Reproduce the book excerpt on how real-world biases are mirrored by algorithms word for word, in full.

## [Excerpt]
:::

© Tobias Baer 2019
Tobias BaerUnderstand, Manage, and Prevent Algorithmic Biashttps://doi.org/10.1007/978-1-4842-4885-0_6

6. How Real-World Biases Are Mirrored by Algorithms

Tobias Baer1 
(1)
Kaufbeuren, Germany
 

Now that you have heard about the many ways human behavior can be biased on the one hand and how complex the development of an algorithm is on the other hand, you have probably started to appreciate in how many ways algorithmic biases can arise. In this second part of the book, we will examine in greater detail the different ways algorithmic biases can be introduced.

In this chapter, we will grab the bull by its horns and tackle first the most difficult type of algorithmic bias: the algorithmic bias caused by biased behaviors in the real world. It is the most difficult type of bias because in a sense this algorithmic bias is “correct”—the algorithm does what statistically it is supposed to do: it correctly mirrors and represents the real world. We therefore are not grappling just with technical issues but with deep philosophical and ethical problems. Importantly, we will conclude that algorithms can be as much part of the solution as they can be part of the problem.

I earlier stated that statistical algorithms are a way to remove bias from human judgment. However, algorithms sometimes fail to deliver on this promise. The reason is that real-world biases sometimes create facts, and these facts now are the reality that shapes the algorithm’s logic, thus perpetuating a bias.

:::

## [Dataset content]
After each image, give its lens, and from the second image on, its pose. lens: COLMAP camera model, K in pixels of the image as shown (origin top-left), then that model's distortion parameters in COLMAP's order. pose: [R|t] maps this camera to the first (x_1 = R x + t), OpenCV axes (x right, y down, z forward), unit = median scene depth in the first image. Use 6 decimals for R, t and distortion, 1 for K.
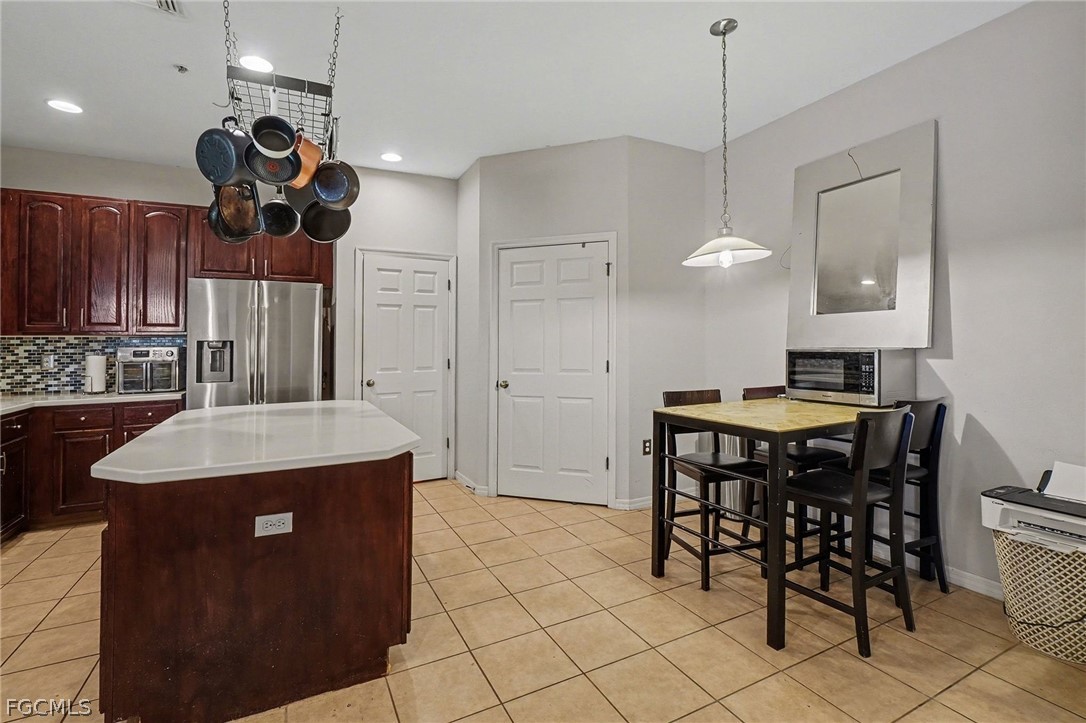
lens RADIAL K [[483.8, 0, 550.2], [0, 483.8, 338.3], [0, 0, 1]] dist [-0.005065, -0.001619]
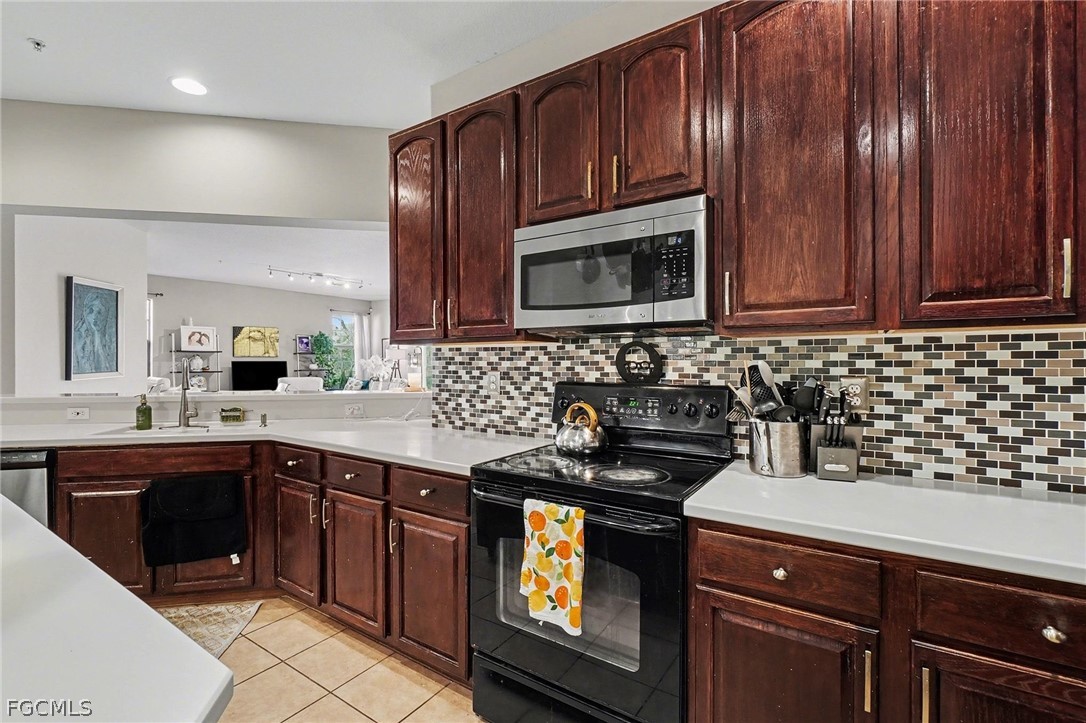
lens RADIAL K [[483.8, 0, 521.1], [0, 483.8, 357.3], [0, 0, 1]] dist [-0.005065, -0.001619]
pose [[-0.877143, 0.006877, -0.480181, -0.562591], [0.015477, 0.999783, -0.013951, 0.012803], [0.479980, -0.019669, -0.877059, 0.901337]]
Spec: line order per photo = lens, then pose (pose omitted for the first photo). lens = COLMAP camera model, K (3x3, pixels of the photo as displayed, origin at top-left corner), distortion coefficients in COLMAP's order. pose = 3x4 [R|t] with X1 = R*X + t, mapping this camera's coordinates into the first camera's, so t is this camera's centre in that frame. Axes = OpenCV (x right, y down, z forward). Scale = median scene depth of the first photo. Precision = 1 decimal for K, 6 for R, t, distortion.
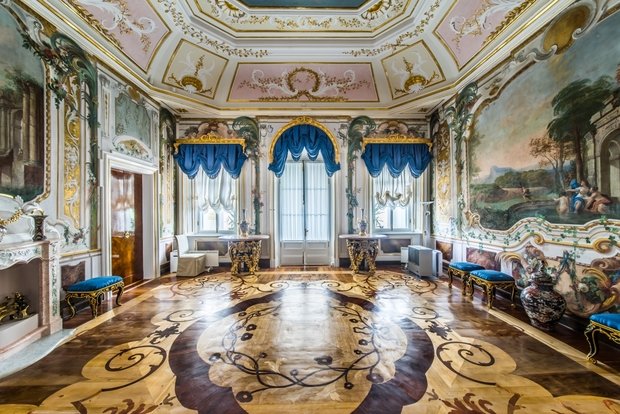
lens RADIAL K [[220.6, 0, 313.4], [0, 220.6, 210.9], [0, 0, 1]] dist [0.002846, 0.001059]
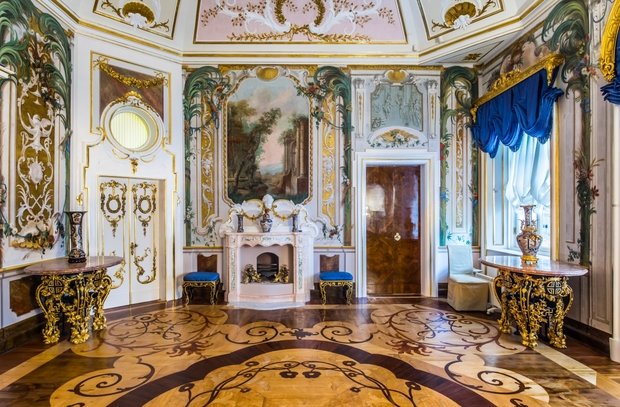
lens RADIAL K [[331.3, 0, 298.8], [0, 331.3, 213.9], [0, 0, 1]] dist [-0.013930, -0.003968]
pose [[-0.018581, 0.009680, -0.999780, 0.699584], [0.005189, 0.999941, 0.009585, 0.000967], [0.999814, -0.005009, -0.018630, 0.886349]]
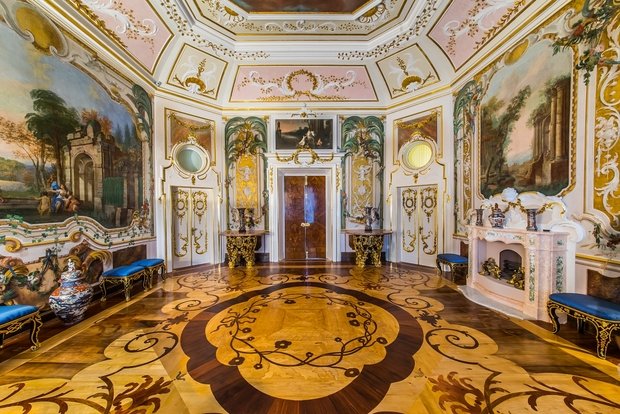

:::

## [Answer for this exercise]
© Tobias Baer 2019
Tobias BaerUnderstand, Manage, and Prevent Algorithmic Biashttps://doi.org/10.1007/978-1-4842-4885-0_6

6. How Real-World Biases Are Mirrored by Algorithms

Tobias Baer1 
(1)
Kaufbeuren, Germany
 

Now that you have heard about the many ways human behavior can be biased on the one hand and how complex the development of an algorithm is on the other hand, you have probably started to appreciate in how many ways algorithmic biases can arise. In this second part of the book, we will examine in greater detail the different ways algorithmic biases can be introduced.

In this chapter, we will grab the bull by its horns and tackle first the most difficult type of algorithmic bias: the algorithmic bias caused by biased behaviors in the real world. It is the most difficult type of bias because in a sense this algorithmic bias is “correct”—the algorithm does what statistically it is supposed to do: it correctly mirrors and represents the real world. We therefore are not grappling just with technical issues but with deep philosophical and ethical problems. Importantly, we will conclude that algorithms can be as much part of the solution as they can be part of the problem.

I earlier stated that statistical algorithms are a way to remove bias from human judgment. However, algorithms sometimes fail to deliver on this promise. The reason is that real-world biases sometimes create facts, and these facts now are the reality that shapes the algorithm’s logic, thus perpetuating a bias.